What did he have to do with it? Perley was right, I leave it to you.

You’ve been over the division, and you know the Devil’s Slide just west of the Gap from here. You know the grade—the worst in the mountains. The trains crawl up at the pace a man could walk, because they can’t go any faster; and they crawl down just as slowly, because they don’t dare do anything else.

I’ve seen the passengers get off the observation and walk—so have you. Done it yourself probably? I thought so. Extra engine on the rear end to push or hold back, and one in the middle if the train’s heavy, to keep it from breaking apart—lessens the drawbar pull, you know. They’re tunneling now to do away with that particular grade, but that’s nothing to do with this story, nor, for that matter, with the night, some six weeks after that business at the Bend, when the local, eastbound, was climbing the Devil’s Slide.

It was a dirty night outside the caboose. A storm had been racketing through the mountains all afternoon, and by the time it got dark it was a howling gale, raining hard enough to float the ties.

Lee’s place was on the front end, going up that bit of track, but he wasn’t well that night, and the other brakeman was doing his snatch. Touch of mountain fever, or something, nothing serious; just enough to make him shiver and boil alternately over the little stove in the caboose, sitting with his back to the door. Up above him in the cupola, holding down the swivel chair where he could watch the train—that is, see his engine fling up the sparks, for that’s about all he could see, I guess—was Perley.

The car was swinging like a hammock with the heave and strain of the big pusher coupled right behind it—it acts queer, that does. Every time I’ve felt it I’ve always thought of a cat and a mouse. It’s like the engine had the caboose by the scruff and was trying to shake the life out of it.

You’ve felt it a little if you’ve ever been in the rear Pullman going up—the difference is that a caboose hasn’t any springs to speak of, you understand? Racket enough to raise the dead. You couldn’t hear yourself think. Not so much from the noise of the train or the storm, but from the booming roar of the trailer’s exhaust—like she was trying to cough her boiler tubes out every time the valves slid.
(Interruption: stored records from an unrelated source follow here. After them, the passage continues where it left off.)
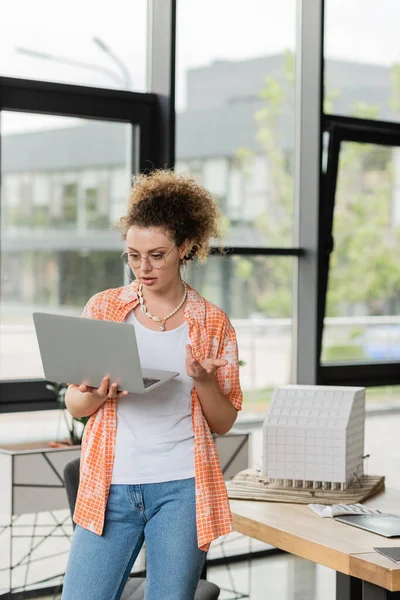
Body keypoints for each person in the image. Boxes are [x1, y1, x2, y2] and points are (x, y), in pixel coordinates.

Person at [61, 169, 243, 600]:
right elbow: (74, 404)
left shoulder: (212, 322)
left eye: (157, 255)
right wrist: (97, 393)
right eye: (133, 255)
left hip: (182, 488)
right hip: (111, 485)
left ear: (184, 248)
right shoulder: (104, 307)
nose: (143, 267)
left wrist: (203, 382)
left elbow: (224, 422)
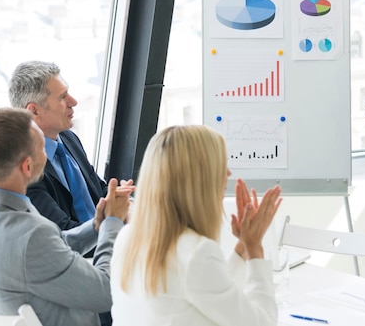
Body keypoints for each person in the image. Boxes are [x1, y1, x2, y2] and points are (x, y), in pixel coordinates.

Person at [0, 107, 132, 326]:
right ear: (27, 166)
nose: (48, 154)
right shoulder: (30, 234)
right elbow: (106, 293)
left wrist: (97, 225)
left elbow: (54, 246)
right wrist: (113, 223)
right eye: (42, 149)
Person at [110, 125, 283, 326]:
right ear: (200, 179)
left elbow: (212, 292)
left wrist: (243, 246)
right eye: (220, 165)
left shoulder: (128, 237)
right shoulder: (196, 253)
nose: (227, 173)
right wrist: (255, 249)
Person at [9, 60, 131, 231]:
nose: (73, 102)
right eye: (62, 97)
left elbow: (97, 189)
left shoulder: (68, 139)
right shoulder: (26, 169)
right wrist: (113, 223)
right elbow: (64, 232)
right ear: (34, 111)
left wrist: (120, 198)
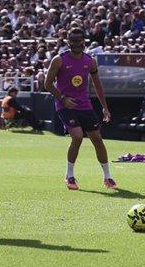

Now, there’s just one more thing I want you to get. The engine crew of a pusher naturally can’t see any track, road-bed, or anything of that kind, and it isn’t their business to, either. All they watch is the leader and the intermediate, if there is one. Their headlight plays along over a few cars if it’s high enough, or loses itself on the top of the door or the roof of the caboose if it isn’t, understand?